+++ TEXT SECTION

Saturday, January 11, 2014

Coaching While Female

The guy in the picture above is comedian and actor Alan King, who passed away ten years ago.  While reading about his background on Wikipedia, I learned that King once was a professional boxer.  Twenty straight fights were won by King.  Then there was a loss, and King had to nurse a broken nose.  After that, King decided to focus more on his comedy career, which he was doing at the same time.

I might have mentioned that I attended my high school's annual holiday reunion party last month (that's me on the right standing with a couple of former classmates, Verlaine and Mario).  I showed up on a cane, due to my left leg bothering me, and everybody wondered what was going on.  I jokingly told my friend Clintonia (whom I also attended Kindergarten, first and second grade with), "I'm gonna get enough of boxing."  She still ticked at Alan for the uppercut he gave me back last summer that left me bloody.  "I'd never let Alan get away with that!" she said.  I keep telling her and everybody else that such things happen in boxing, but not everybody is convinced.

I've also been telling people that I'm transitioning more and more to coaching.  But like being female and trying to find fights either as an amateur boxer or a professional boxer, it's not easy to find a lot of opportunities as a female boxing coach, either.  I'm lucky in that I do get to coach a little down at the gym as a volunteer.  But women overall being taken seriously at coaching, let alone getting paid for it, is another thing.  Part of my current job search involved applying -- once again -- for a boxing coach position with the Chicago Park District.  Haven't heard anything about it yet.

++++++
+++ INFORMATION SUPPLIED

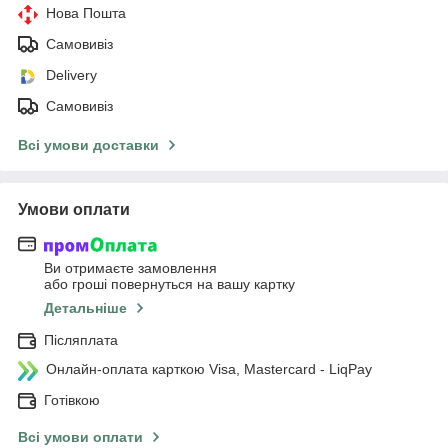
Нова Пошта
Самовивіз
Delivery
Самовивіз
Всі умови доставки
Умови оплати
Ви отримаєте замовлення
або гроші повернуться на вашу картку
Детальніше
Післяплата
Онлайн-оплата карткою Visa, Mastercard - LiqPay
Готівкою
Всі умови оплати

++++++

ACTIVITY 1:
In the blog post on coaching while female, how many straight fights did Alan King win as a professional boxer?
ACTIVITY 2:
Copy the blog post word for word from "The guy in the" to "the same time.".
ACTIVITY 3:
List the school grades that the blog post says the writer attended with Clintonia.

EXPECTED OUTPUT 1:
Twenty

EXPECTED OUTPUT 2:
The guy in the picture above is comedian and actor Alan King, who passed away ten years ago.  While reading about his background on Wikipedia, I learned that King once was a professional boxer.  Twenty straight fights were won by King.  Then there was a loss, and King had to nurse a broken nose.  After that, King decided to focus more on his comedy career, which he was doing at the same time.

EXPECTED OUTPUT 3:
Kindergarten, first grade, second grade